Plotted data images

%%

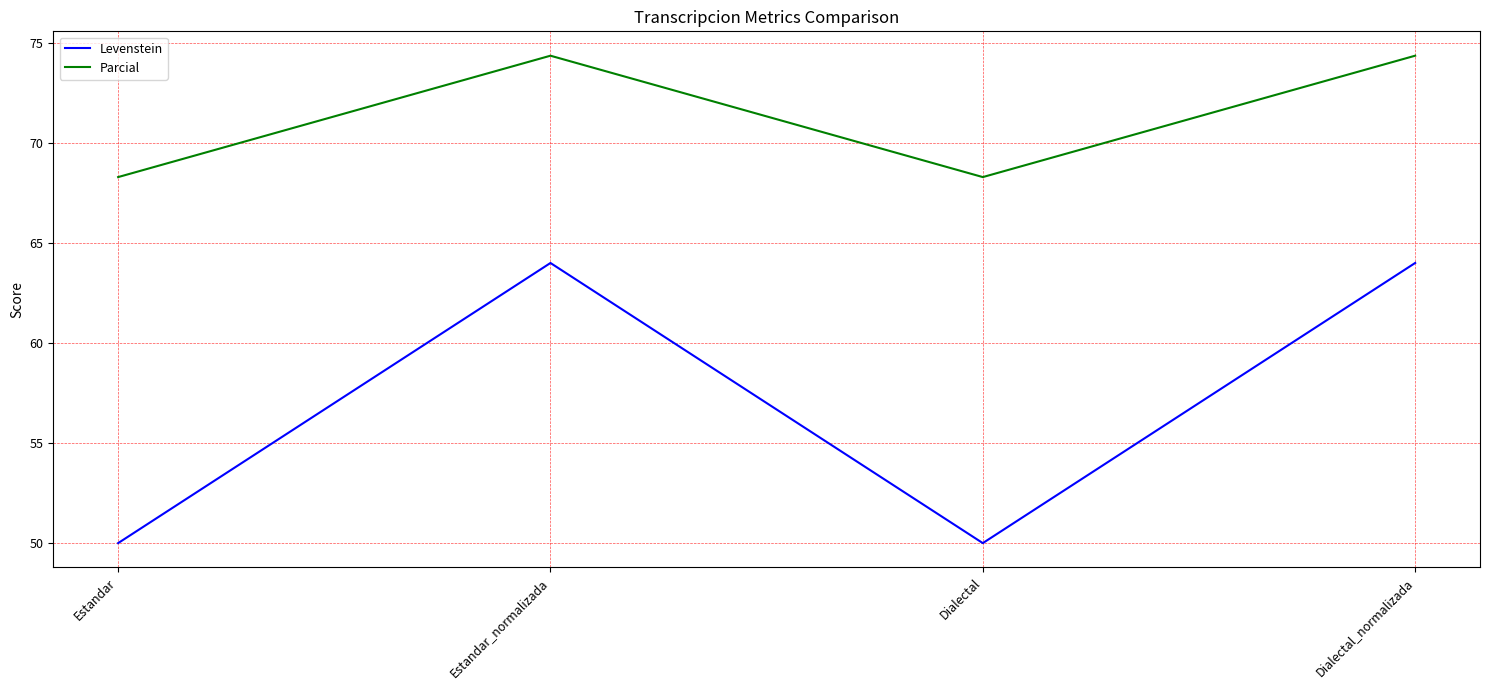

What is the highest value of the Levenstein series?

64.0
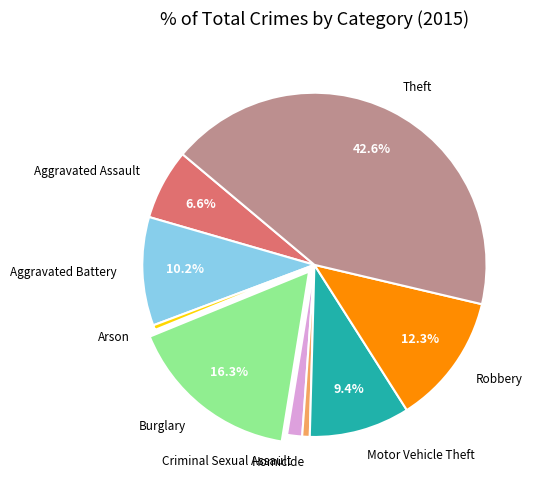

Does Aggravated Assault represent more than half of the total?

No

%%

-- TASK INSTRUCTIONS --
Can you render the text lines of all the records above as a JSON list of strings, one string per line, with blank lines and the pictures left out?

-- RESULT FOR THIS EXERCISE --
[
  "What is the highest value of the Levenstein series?",
  "64.0",
  "Does Aggravated Assault represent more than half of the total?",
  "No"
]